- [INSTRUCTIONS FOR THE TASK]: In the passage on South African foreign policy, copy the stretch from "Most South Africans, like" through "countries in Africa.", replacing "exceptional" with "special".

- [DOCUMENT SECTION]:
------------

Most South Africans, like most Americans, believe that they are exceptional. This is the view that leads South Africans to talk about the rest of the African continent as “Africa”, as if SA is not in Africa, and to assume our country is “not like” the other countries in Africa. 

On September 11 2013, President Vladimir Putin of Russia wrote an op-ed for the New York Times in which he spoke about his relationship with then US president Barack Obama, American foreign policy and the UN’s role, and responded to remarks Obama had made in an address to the American people on Syria.  Putin cautioned Americans about their belief that they are exceptional:

“I would rather disagree with a case he [Obama] made on American exceptionalism, stating that the US’s policy is 'what makes America different. It’s what makes us exceptional'. It is extremely dangerous to encourage people to see themselves as exceptional, whatever the motivation. There are big countries and small countries, rich and poor, those with long democratic traditions and those still finding their way to democracy. Their policies differ too. We are all different, but when we ask for the Lord’s blessings, we must not forget that God created us equal.”

Powerful forces in SA hold both to exceptionalism and to the view that they are Western, and that it is an aberration that they find themselves on the African continent. This leads to a desire for our foreign policy to be in lockstep with the US, and the West in general. It is this exceptionalism that makes many journalists, politicians, pundits and other actors in SA howl at Pretoria for choosing to pursue dialogue. This uncritical identification with the West leads to our foreign policy being described as confused and as putting SA on the wrong side of history. It results in any attempt to raise the issue of the evident hypocrisy in Western foreign policy being swiftly silenced with the now standard allegation of “whataboutism”.

We find ourselves in a situation in which any attempt to simultaneously condemn the deaths of innocent civilians in Ukraine and to call for similar concern for all conflicts no matter who is waging them being presented as immoral, as if it is complicity with the suffering in Ukraine rather than a call to take all suffering seriously. The people who refuse to recognise Western hypocrisy did not question SA’s ill-advised 2011 support for the no-fly zone over Libya. This opened the door for the total ruin of Libya, the breakout of civil war, a humanitarian crisis, and the internal and external displacement of hundreds of thousands of Libyans. More than 10 years after the no-fly zone over Libya, the country is in a worse situation than before and the people now left to fend for themselves are less secure.

What the critics of Pretoria’s foreign policy fail to recognise is that in international relations countries’ foreign policy decisions are not just about what is right or moral but also about strategic self-interest. This holds especially so in the school of thought referred to as realism. Any international relations 101 student will tell you that states always act in accordance with their national interests, which can include self-preservation, military security, economic prosperity and influence over other states. 

This is especially so for great powers that guard their security through spheres of interest. The US does this through the 1823 Monroe Doctrine, which cautioned European powers to respect the Western hemisphere as its sphere of influence. The US continues to enforce this doctrine and has evoked it a number of times. In the late 1970s the US added another doctrine to its arsenal, the Carter Doctrine, which extends America’s interests to the Persian Gulf. Former president Jimmy Carter stated: “An attempt by any outside force to gain control of the Persian Gulf region will be regarded as an assault on the vital interests of the USA, and such an assault will be repelled by any means necessary, including military force.”

------------

- [PROVIDED MATERIAL]:

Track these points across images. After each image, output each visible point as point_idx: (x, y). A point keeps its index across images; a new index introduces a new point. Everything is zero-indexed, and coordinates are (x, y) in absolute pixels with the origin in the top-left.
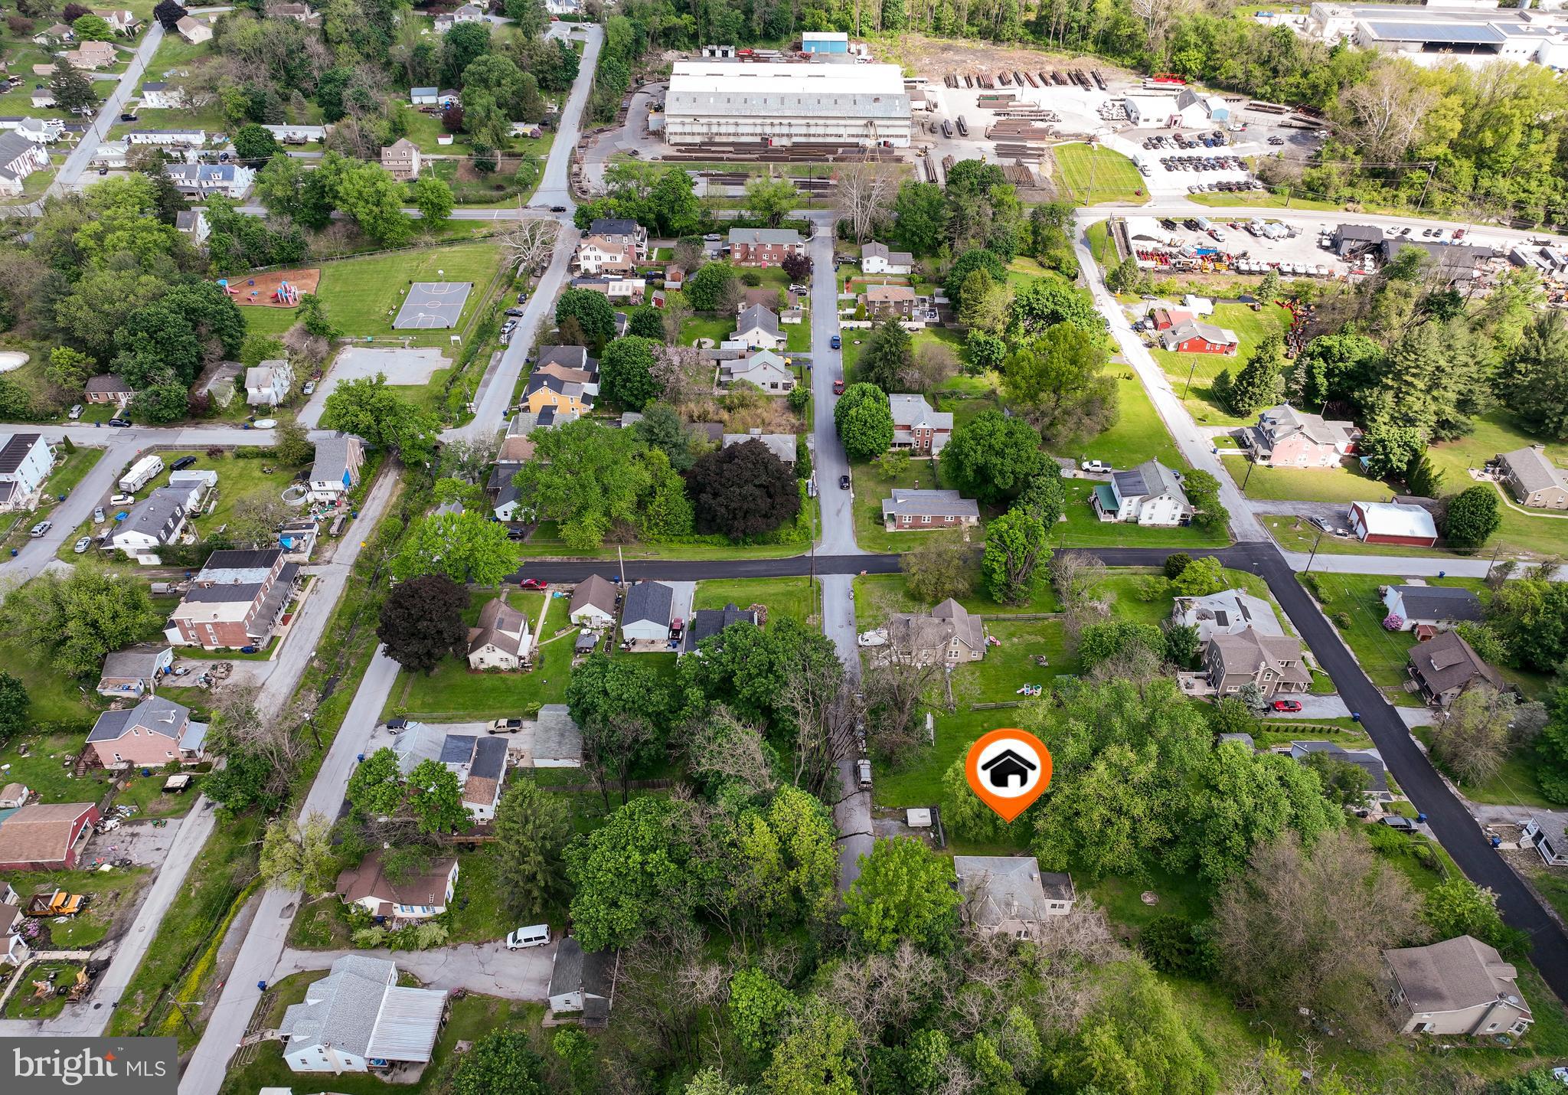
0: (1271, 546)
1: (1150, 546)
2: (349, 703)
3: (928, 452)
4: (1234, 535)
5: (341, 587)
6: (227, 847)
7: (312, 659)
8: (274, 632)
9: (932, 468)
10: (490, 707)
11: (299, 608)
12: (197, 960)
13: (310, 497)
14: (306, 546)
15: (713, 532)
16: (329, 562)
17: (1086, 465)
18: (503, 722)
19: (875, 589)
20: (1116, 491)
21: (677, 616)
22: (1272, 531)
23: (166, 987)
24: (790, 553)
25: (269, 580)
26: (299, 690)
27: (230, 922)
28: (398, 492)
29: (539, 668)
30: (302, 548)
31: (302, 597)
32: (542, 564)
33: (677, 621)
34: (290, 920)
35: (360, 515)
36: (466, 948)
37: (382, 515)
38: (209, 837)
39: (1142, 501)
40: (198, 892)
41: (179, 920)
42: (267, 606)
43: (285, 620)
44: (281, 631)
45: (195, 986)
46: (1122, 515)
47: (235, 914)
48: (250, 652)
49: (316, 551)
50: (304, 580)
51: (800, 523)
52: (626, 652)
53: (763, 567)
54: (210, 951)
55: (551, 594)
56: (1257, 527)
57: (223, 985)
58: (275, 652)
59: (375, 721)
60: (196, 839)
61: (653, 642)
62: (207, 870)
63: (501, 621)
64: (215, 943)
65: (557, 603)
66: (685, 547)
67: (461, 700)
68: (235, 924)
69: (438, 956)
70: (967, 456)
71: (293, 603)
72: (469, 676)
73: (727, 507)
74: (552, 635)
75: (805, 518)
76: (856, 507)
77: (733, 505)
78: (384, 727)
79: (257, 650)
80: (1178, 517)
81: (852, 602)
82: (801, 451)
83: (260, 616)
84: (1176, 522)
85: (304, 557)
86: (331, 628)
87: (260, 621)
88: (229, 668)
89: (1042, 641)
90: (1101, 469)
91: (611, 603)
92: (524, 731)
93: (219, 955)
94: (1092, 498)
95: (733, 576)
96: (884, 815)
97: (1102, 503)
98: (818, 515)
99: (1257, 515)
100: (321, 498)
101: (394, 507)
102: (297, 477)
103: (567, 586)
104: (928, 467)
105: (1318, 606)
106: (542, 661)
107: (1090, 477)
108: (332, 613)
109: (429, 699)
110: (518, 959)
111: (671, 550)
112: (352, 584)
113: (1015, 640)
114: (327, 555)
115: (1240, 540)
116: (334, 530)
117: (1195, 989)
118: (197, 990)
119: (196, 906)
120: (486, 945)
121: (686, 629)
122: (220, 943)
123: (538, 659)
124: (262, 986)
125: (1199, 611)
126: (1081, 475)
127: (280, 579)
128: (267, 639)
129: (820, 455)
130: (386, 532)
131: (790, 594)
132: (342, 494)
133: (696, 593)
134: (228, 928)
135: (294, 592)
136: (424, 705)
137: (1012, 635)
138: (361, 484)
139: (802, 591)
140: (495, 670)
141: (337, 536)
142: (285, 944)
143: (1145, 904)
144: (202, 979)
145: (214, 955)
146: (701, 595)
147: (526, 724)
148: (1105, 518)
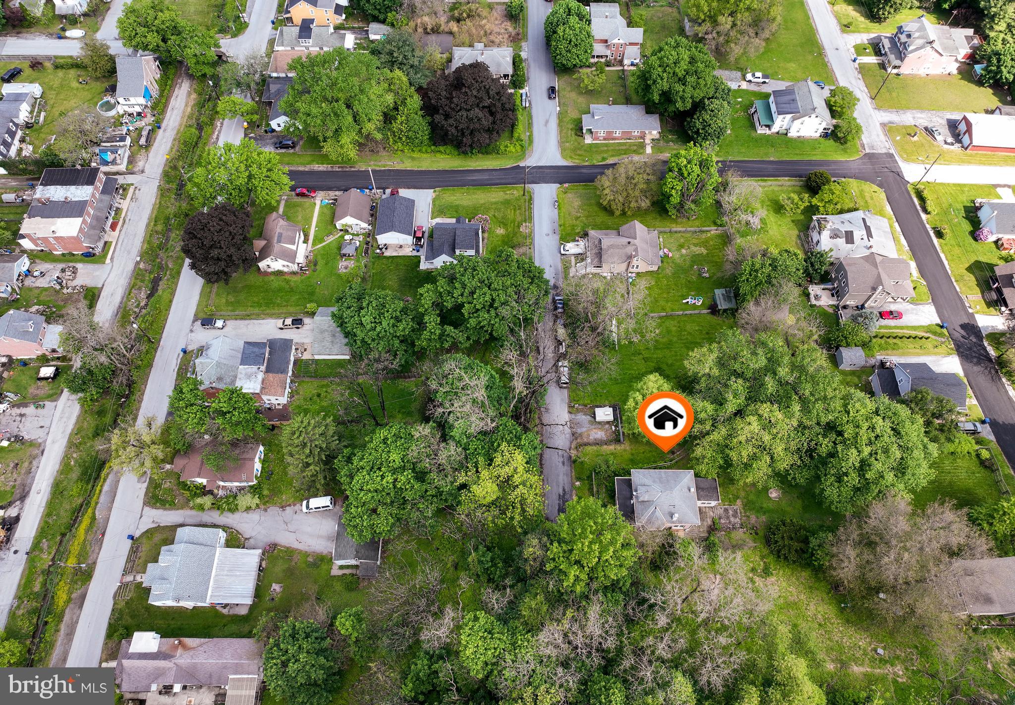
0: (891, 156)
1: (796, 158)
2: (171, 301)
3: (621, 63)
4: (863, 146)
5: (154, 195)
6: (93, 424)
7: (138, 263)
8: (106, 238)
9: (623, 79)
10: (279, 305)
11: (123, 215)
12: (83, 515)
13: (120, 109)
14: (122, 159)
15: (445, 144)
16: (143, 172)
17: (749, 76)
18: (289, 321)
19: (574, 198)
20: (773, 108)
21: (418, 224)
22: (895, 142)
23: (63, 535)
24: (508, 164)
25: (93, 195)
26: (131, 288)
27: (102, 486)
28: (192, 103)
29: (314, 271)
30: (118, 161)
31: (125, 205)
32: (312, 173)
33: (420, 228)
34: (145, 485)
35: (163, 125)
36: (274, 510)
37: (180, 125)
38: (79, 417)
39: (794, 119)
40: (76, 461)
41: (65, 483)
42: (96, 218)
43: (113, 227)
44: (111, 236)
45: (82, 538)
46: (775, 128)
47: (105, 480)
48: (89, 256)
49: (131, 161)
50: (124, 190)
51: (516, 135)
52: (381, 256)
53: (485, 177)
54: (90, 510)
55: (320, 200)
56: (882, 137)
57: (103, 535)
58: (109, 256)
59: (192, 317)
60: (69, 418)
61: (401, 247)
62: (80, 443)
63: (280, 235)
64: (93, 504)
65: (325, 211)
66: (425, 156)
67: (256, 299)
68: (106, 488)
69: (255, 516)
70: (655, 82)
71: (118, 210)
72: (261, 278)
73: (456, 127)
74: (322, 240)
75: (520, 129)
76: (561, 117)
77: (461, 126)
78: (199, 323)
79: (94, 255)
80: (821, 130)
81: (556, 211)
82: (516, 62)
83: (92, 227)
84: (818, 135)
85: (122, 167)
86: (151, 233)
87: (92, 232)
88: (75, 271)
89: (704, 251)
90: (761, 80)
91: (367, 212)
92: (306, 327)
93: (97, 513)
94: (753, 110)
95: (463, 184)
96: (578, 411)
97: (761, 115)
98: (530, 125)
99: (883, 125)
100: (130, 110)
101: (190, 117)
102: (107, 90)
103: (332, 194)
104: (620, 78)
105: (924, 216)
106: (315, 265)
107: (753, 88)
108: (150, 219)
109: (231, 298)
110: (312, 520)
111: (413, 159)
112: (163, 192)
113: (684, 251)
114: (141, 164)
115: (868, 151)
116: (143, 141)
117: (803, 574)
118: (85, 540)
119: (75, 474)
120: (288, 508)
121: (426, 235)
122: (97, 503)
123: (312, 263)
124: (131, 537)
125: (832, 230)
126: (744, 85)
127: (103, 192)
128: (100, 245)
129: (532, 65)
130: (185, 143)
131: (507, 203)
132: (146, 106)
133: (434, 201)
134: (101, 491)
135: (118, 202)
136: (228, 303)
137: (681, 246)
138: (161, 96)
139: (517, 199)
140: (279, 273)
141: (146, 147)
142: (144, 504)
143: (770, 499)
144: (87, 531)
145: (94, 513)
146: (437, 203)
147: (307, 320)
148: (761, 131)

------------

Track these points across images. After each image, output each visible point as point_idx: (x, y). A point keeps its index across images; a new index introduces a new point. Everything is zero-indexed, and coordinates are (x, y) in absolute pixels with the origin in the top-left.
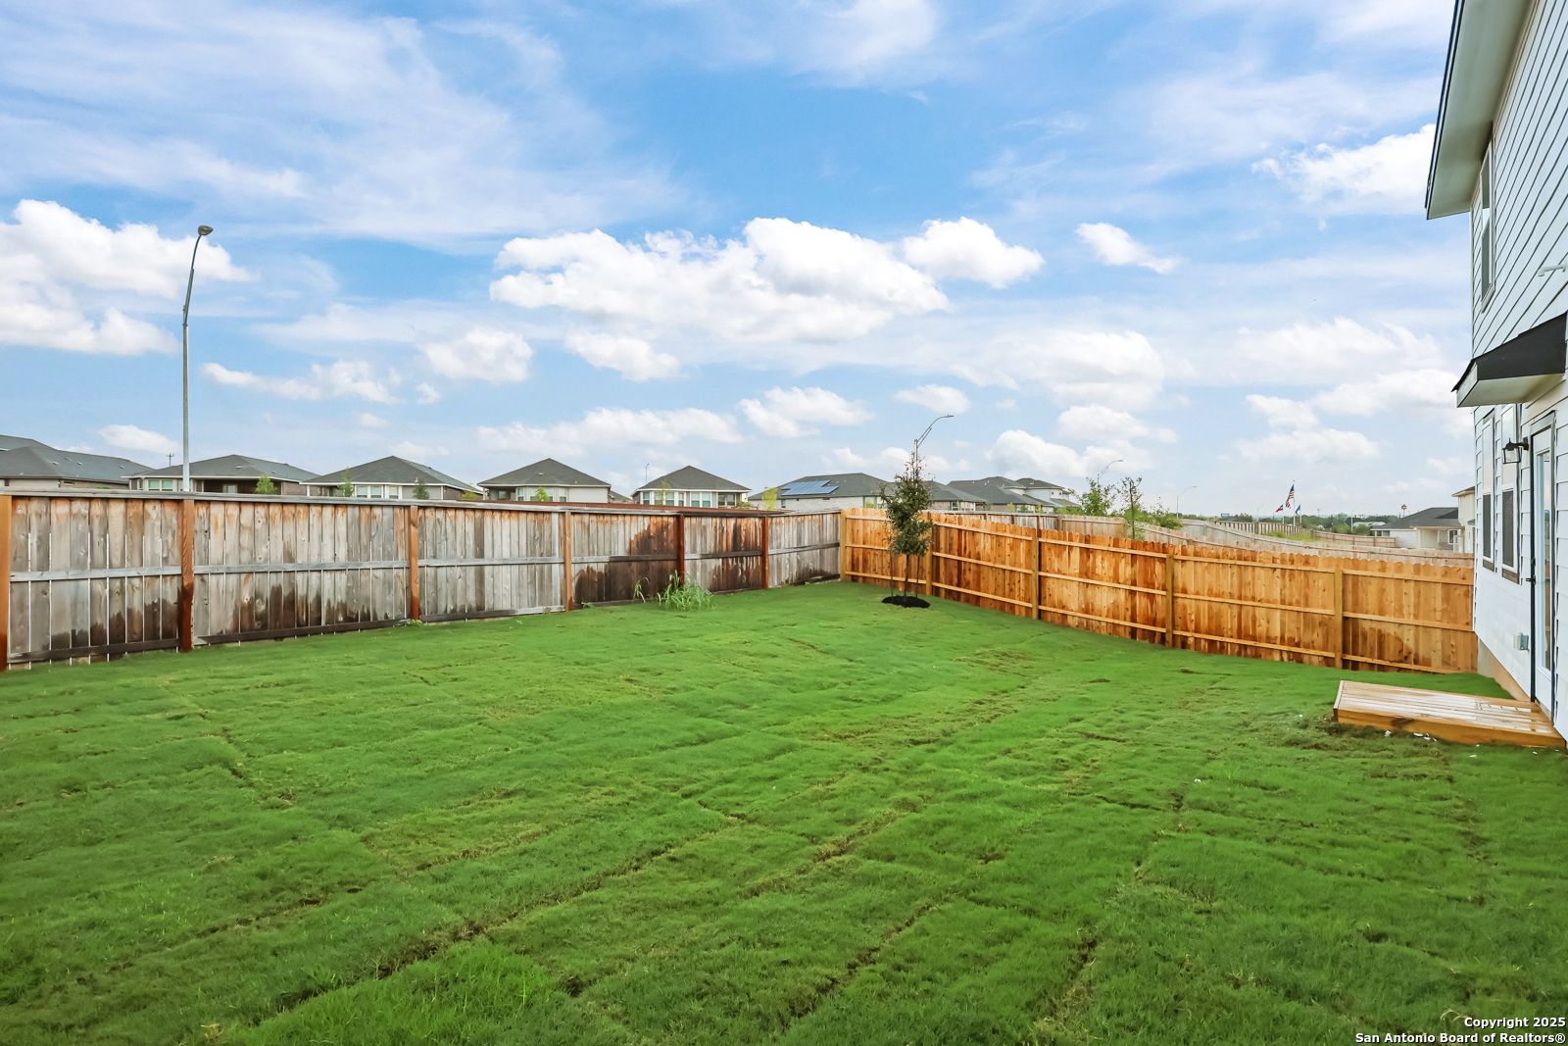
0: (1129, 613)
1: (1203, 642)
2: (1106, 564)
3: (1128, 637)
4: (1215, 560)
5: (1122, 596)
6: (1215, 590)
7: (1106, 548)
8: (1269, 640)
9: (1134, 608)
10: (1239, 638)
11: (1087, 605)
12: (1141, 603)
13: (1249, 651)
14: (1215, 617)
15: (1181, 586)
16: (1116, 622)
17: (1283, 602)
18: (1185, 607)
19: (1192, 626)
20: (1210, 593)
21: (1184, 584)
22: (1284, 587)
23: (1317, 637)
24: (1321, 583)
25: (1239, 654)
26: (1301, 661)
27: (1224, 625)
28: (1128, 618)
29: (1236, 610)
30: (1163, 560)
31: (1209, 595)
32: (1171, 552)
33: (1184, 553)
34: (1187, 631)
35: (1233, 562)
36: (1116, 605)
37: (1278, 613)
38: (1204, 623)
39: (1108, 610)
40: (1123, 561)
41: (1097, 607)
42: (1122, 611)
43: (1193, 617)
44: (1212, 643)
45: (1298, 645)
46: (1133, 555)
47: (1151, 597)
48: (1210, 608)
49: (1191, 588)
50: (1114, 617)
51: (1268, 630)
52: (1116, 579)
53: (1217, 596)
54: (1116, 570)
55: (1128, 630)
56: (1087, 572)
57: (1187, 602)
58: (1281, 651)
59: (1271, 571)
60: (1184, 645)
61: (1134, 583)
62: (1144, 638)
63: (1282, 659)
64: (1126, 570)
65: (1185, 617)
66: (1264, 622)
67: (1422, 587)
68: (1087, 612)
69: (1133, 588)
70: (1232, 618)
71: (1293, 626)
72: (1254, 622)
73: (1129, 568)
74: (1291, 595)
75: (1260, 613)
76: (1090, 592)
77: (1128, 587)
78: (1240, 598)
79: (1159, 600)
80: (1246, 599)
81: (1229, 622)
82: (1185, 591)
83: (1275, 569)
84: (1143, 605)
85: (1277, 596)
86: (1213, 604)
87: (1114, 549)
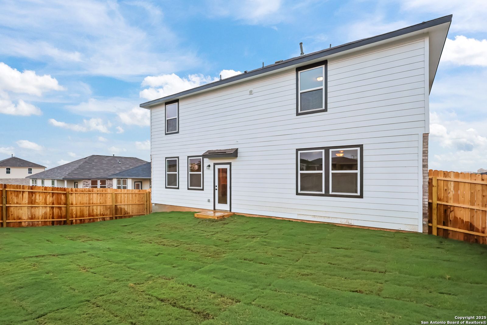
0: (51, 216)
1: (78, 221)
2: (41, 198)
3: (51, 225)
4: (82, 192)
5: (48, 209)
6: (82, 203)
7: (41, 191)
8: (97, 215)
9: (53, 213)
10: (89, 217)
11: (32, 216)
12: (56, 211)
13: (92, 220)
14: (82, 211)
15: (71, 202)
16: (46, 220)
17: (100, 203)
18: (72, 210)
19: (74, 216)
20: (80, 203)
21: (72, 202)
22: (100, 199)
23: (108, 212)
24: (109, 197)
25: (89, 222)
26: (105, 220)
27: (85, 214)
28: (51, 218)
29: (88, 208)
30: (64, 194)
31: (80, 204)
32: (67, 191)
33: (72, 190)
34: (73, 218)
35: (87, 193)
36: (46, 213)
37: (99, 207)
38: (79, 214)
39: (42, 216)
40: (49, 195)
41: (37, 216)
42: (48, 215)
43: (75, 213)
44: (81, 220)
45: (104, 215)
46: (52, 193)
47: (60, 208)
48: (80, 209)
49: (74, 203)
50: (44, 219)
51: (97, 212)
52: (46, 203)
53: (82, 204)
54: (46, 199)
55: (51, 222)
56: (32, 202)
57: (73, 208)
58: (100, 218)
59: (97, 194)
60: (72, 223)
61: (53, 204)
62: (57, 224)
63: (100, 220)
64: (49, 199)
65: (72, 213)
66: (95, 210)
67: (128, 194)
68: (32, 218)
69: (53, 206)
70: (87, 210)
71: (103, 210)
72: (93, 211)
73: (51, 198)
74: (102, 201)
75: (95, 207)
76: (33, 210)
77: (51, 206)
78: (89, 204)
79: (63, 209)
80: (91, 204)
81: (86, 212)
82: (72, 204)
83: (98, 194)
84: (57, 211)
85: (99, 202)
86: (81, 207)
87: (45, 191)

------------

- [YOUR SOLUTION]:
Most South Africans, like most Americans, believe that they are special. This is the view that leads South Africans to talk about the rest of the African continent as “Africa”, as if SA is not in Africa, and to assume our country is “not like” the other countries in Africa.